Bharti, though re-elected this time, lost his cabinet seat and the law ministry to the AAP’s Jitender Singh Tomar.

While the AAP's 2015 manifesto still contains the promise to introduce cameras in court, Tomar told Legally India that there was nothing in the party's current 70 point agenda on video recording and that the current priority of Delhi’s law ministry would be to start fast track courts and improve infrastructure.

Tomar declined to comment further about possible plans for video cameras.

Bharti, however, remained upbeat about the project. “The dialogue is yet to start,” he said. “I’m not part of the cabinet this time, so surely, we have to do a little more persuasion [of stakeholders]. But this will happen.”
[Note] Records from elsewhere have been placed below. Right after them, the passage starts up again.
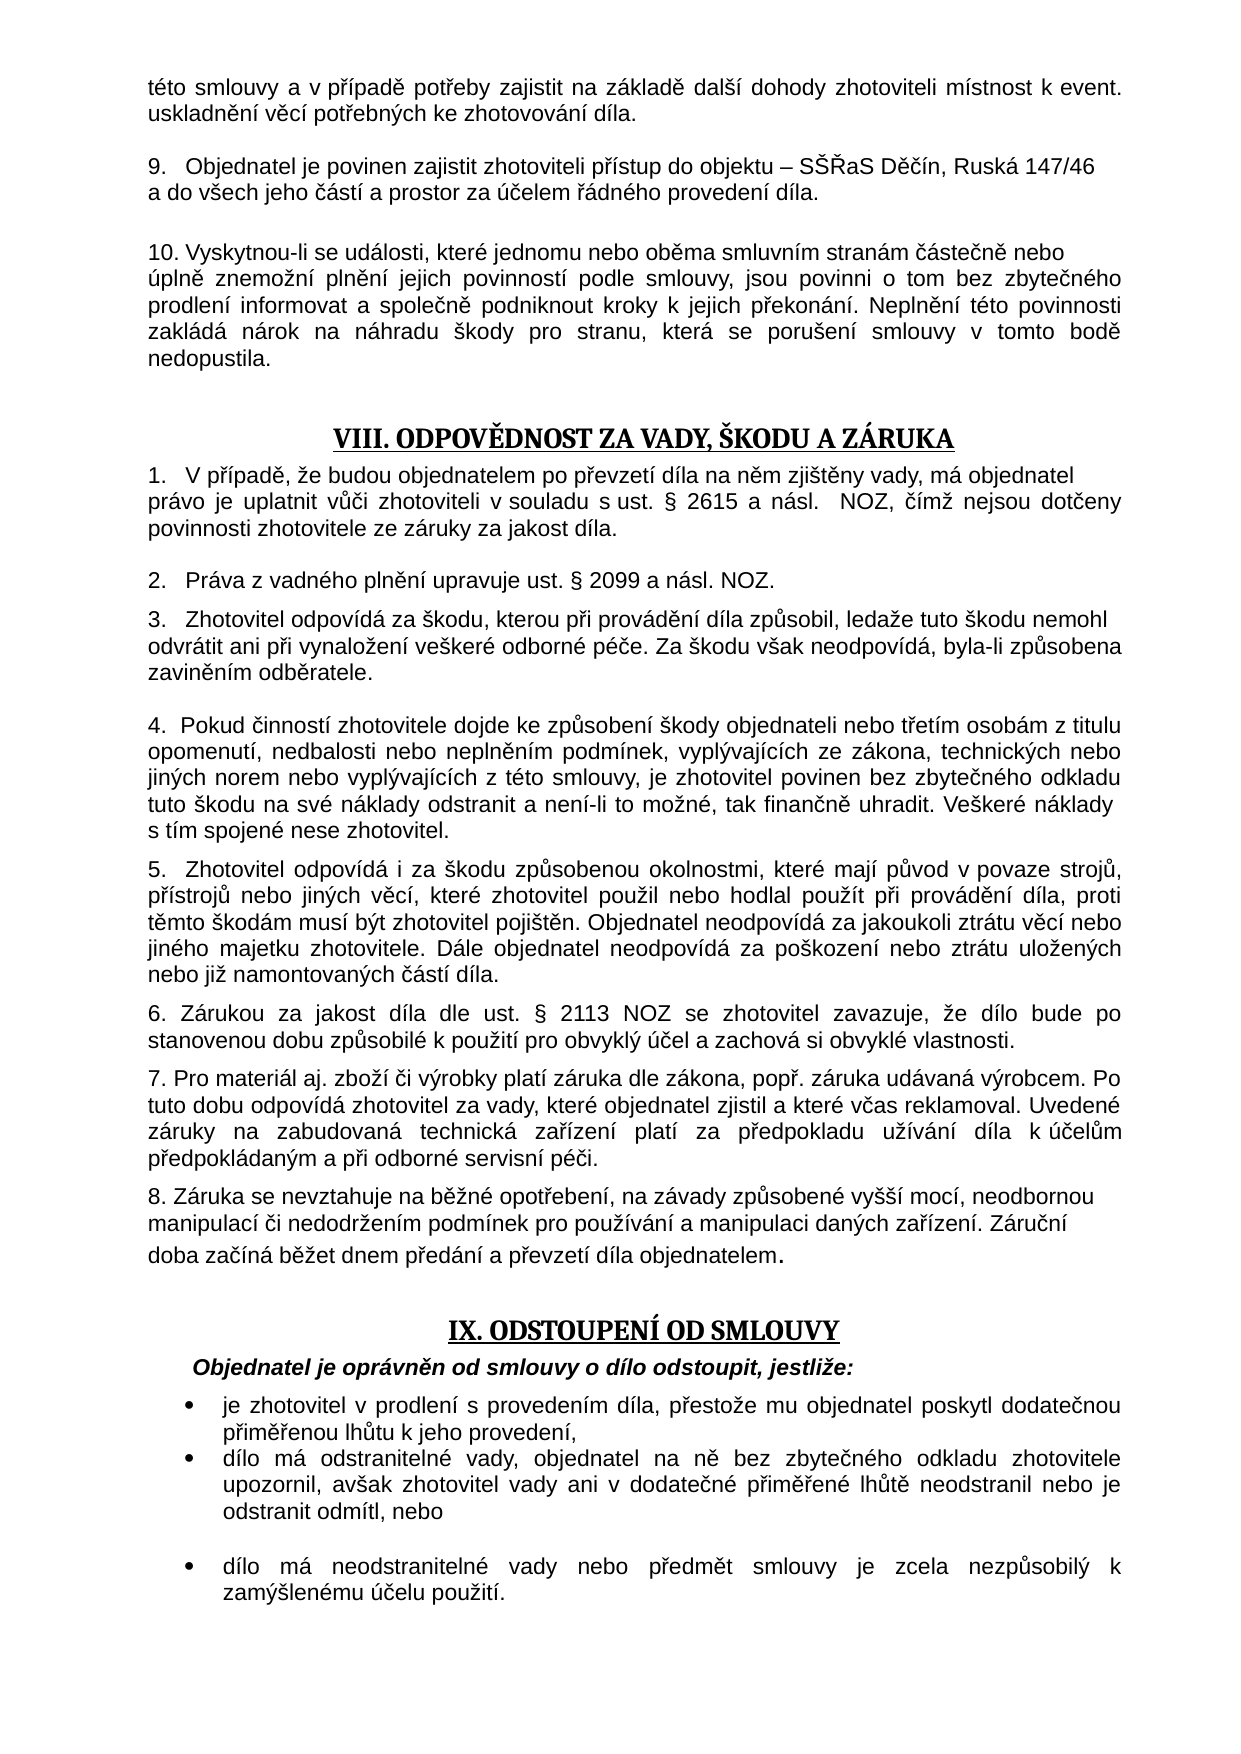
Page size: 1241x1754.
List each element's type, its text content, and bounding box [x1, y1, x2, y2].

subtitle Práva z vadného plnění upravuje ust. § 2099 a násl. NOZ. [148, 567, 1122, 594]
list dílo má neodstranitelné vady nebo předmět smlouvy je zcela nezpůsobilý k zamýšlenému účelu použití. [185, 1553, 1122, 1606]
subtitle 7. Pro materiál aj. zboží či výrobky platí záruka dle zákona, popř. záruka udávaná výrobcem. Po tuto dobu odpovídá zhotovitel za vady, které objednatel zjistil a které včas reklamoval. Uvedené záruky na zabudovaná technická zařízení platí za předpokladu užívání díla k účelům předpokládaným a při odborné servisní péči. [148, 1065, 1122, 1171]
subtitle úplně znemožní plnění jejich povinností podle smlouvy, jsou povinni o tom bez zbytečného prodlení informovat a společně podniknout kroky k jejich překonání. Neplnění této povinnosti zakládá nárok na náhradu škody pro stranu, která se porušení smlouvy v tomto bodě nedopustila. [148, 265, 1122, 371]
subtitle 4. Pokud činností zhotovitele dojde ke způsobení škody objednateli nebo třetím osobám z titulu opomenutí, nedbalosti nebo neplněním podmínek, vyplývajících ze zákona, technických nebo jiných norem nebo vyplývajících z této smlouvy, je zhotovitel povinen bez zbytečného odkladu tuto škodu na své náklady odstranit a není-li to možné, tak finančně uhradit. Veškeré náklady s tím spojené nese zhotovitel. [148, 712, 1122, 843]
subtitle VIII. ODPOVĚDNOST ZA VADY, ŠKODU A ZÁRUKA [165, 422, 1122, 456]
subtitle odvrátit ani při vynaložení veškeré odborné péče. Za škodu však neodpovídá, byla-li způsobena zaviněním odběratele. [148, 633, 1122, 685]
subtitle doba začíná běžet dnem předání a převzetí díla objednatelem. [148, 1236, 1122, 1269]
subtitle 6. Zárukou za jakost díla dle ust. § 2113 NOZ se zhotovitel zavazuje, že dílo bude po stanovenou dobu způsobilé k použití pro obvyklý účel a zachová si obvyklé vlastnosti. [148, 1000, 1122, 1053]
subtitle a do všech jeho částí a prostor za účelem řádného provedení díla. [148, 179, 1122, 206]
list je zhotovitel v prodlení s provedením díla, přestože mu objednatel poskytl dodatečnou přiměřenou lhůtu k jeho provedení, [185, 1392, 1122, 1445]
list dílo má odstranitelné vady, objednatel na ně bez zbytečného odkladu zhotovitele upozornil, avšak zhotovitel vady ani v dodatečné přiměřené lhůtě neodstranil nebo je odstranit odmítl, nebo [185, 1445, 1122, 1524]
subtitle 5. Zhotovitel odpovídá i za škodu způsobenou okolnostmi, které mají původ v povaze strojů, přístrojů nebo jiných věcí, které zhotovitel použil nebo hodlal použít při provádění díla, proti těmto škodám musí být zhotovitel pojištěn. Objednatel neodpovídá za jakoukoli ztrátu věcí nebo jiného majetku zhotovitele. Dále objednatel neodpovídá za poškození nebo ztrátu uložených nebo již namontovaných částí díla. [148, 856, 1122, 988]
subtitle Zhotovitel odpovídá za škodu, kterou při provádění díla způsobil, ledaže tuto škodu nemohl [148, 606, 1122, 633]
subtitle 8. Záruka se nevztahuje na běžné opotřebení, na závady způsobené vyšší mocí, neodbornou [148, 1183, 1122, 1210]
subtitle Vyskytnou-li se události, které jednomu nebo oběma smluvním stranám částečně nebo [148, 239, 1122, 265]
subtitle Objednatel je povinen zajistit zhotoviteli přístup do objektu – SŠŘaS Děčín, Ruská 147/46 [148, 153, 1122, 179]
subtitle právo je uplatnit vůči zhotoviteli v souladu s ust. § 2615 a násl. NOZ, čímž nejsou dotčeny povinnosti zhotovitele ze záruky za jakost díla. [148, 488, 1122, 541]
subtitle IX. ODSTOUPENÍ OD SMLOUVY [165, 1314, 1122, 1347]
subtitle Objednatel je oprávněn od smlouvy o dílo odstoupit, jestliže: [192, 1353, 1122, 1380]
subtitle manipulací či nedodržením podmínek pro používání a manipulaci daných zařízení. Záruční [148, 1210, 1122, 1236]
subtitle V případě, že budou objednatelem po převzetí díla na něm zjištěny vady, má objednatel [148, 462, 1122, 488]
subtitle této smlouvy a v případě potřeby zajistit na základě další dohody zhotoviteli místnost k event. uskladnění věcí potřebných ke zhotovování díla. [148, 74, 1122, 126]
Bharti is not the first in the political sphere to consider it. The Congress’ Kapil Sibal, when he was law minister in November 2013, said that the ministry’s advisory council unanimously decided “that court proceedings must be videographed and that the technology must be put in place now”, starting with trial courts.

Courts off record

It is far from certain whether Indian courts would happily support recording of proceedings.
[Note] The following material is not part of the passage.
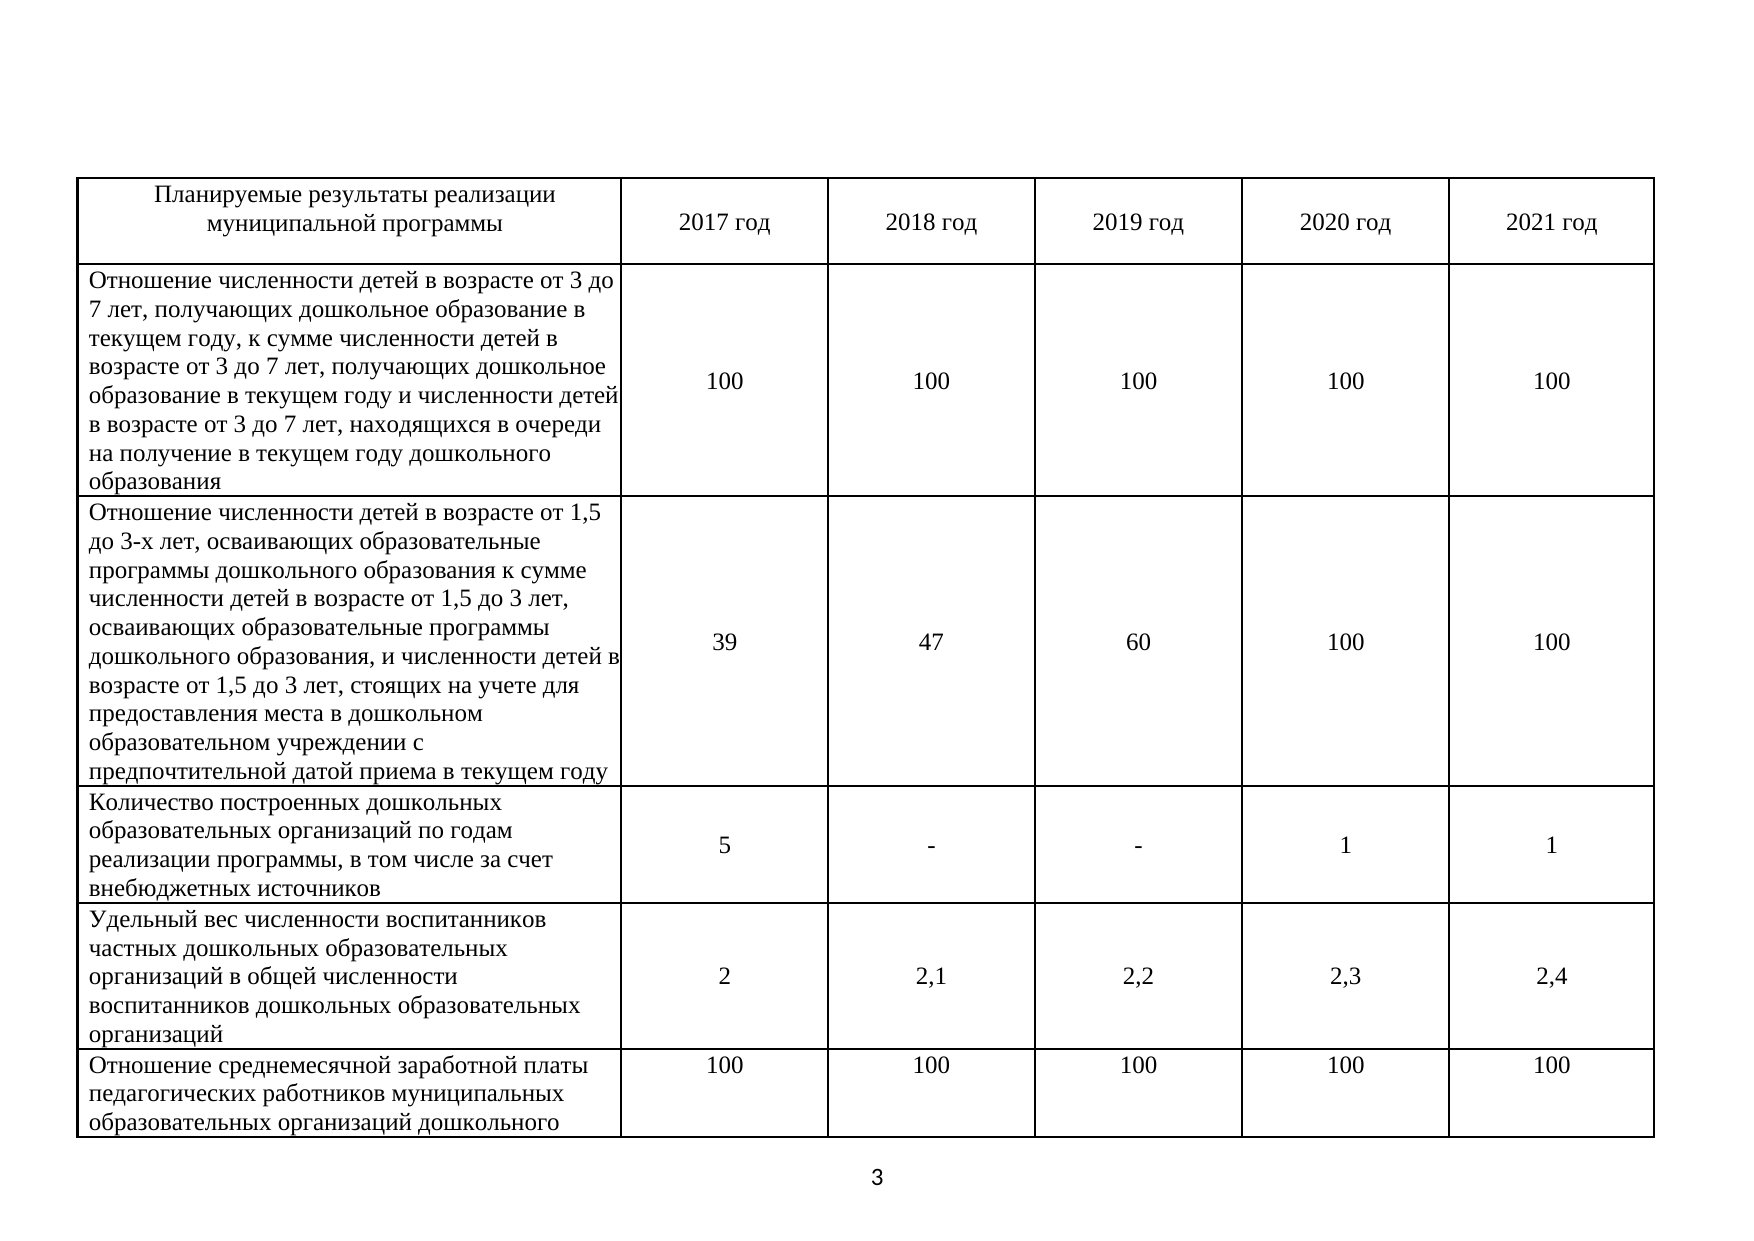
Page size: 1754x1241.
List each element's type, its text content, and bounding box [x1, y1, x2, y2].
One man who can testify to that more than most is Deepak Khosla, a 55-year-old former businessman who qualified as a lawyer in 2013.
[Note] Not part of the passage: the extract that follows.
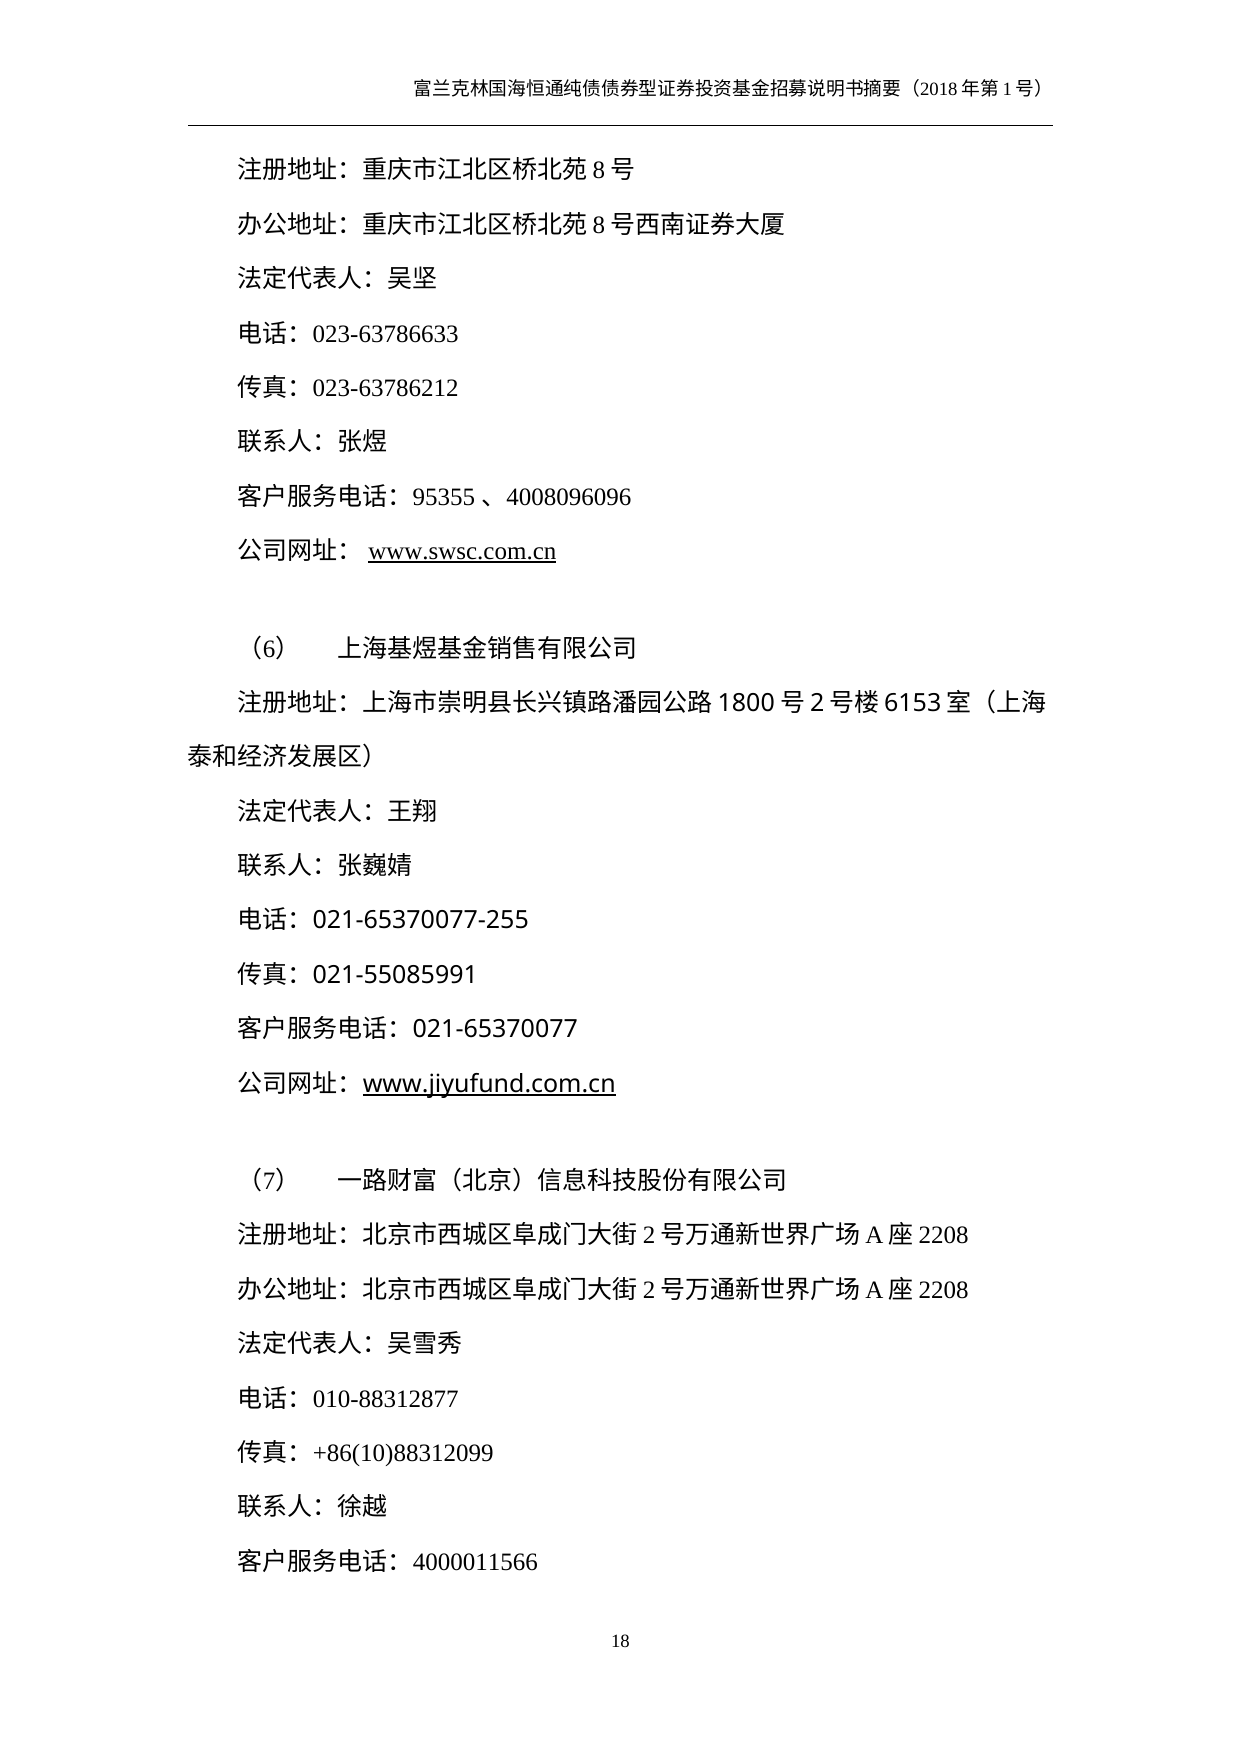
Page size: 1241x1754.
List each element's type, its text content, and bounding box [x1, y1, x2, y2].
Khosla estimates that he currently has around 75 writs and other cases that he is personally involved in as petitioner or respondent, many of which target reform of the judicial system. (In October 2014, he also began representing Somnath Bharti before a magistrate’s court in relation to the former minister’s allegedly “racist”, vigilante “midnight raid” of a house in his Khirki Extension constituency.)

But before all that, in 2009, Khosla had filed a writ in the Delhi high court seeking a declaration that he could audio record court proceedings.

Eventually, on 25 February 2011, Delhi high court Justice SN Dhingra took up the writ suo motu and referred it to a larger bench, noting that permitting petitioners to record their own audio carried the risk of tampering with recordings, which could then be released to the media or used in appeals to undermine the court.

However, Dhingra was sympathetic to Khosla’s cause, and said: “I consider that it is high time that the Court and State should consider introduction of authenticated audio/video recording of the proceedings in all Courts, more specifically in District Courts.”

“In my view audio and video recording shall help smooth functioning of the District Courts where the District Judges and Civil Judges work in adverse circumstances and do not have power of contempt. When they refer matters of contempt to the High Court, pleas are taken that incident had not happened or a manipulated version was put forward,” wrote Dhingra.

“This will also discipline not only the Judges who do not come to the Courts in time but will also discipline the advocates and litigants who many a times try to obtain order from the Court either by show of force or abusing more specifically when an advocate is an accused before the Court and entire Bar surrounds the Judge. I, therefore consider that it is high time that High Court should consider the introduction of such measures of audio/video recording in trial Courts as well in this Court.”

Dhingra might be in a minority among the Delhi judiciary with that view.

Khosla’s 2009 writ asking for the high court to tell the government to frame rules to allow audio recording, was dismissed by then-Chief Justice Dipak Misra and Justice Sanjiv Khanna on 9 August 2011, arguing that they could not compel the legislature to make a law.

Khosla is contesting that judgment, in part alleging that Khanna had pre-decided to resist audio recording after a full court meeting held on 14 May 2010 to “finalize the stand of this Court, in the matter”. Khosla obtained extracts from the meeting with a Right to Information (RTI) request [RTI reply, page 10].

According to the extract, the full court, except for justices Sanjay Kishan Kaul, S Ravindra Bhat and S Murlidhar who recused themselves, “decided to contest the matter on the judicial side”. While Justice Misra only joined the Delhi high court 10 days after that meeting on 24 May 2010, Khosla argued that Justice Khanna did not recuse himself, as he should have, according to the minutes.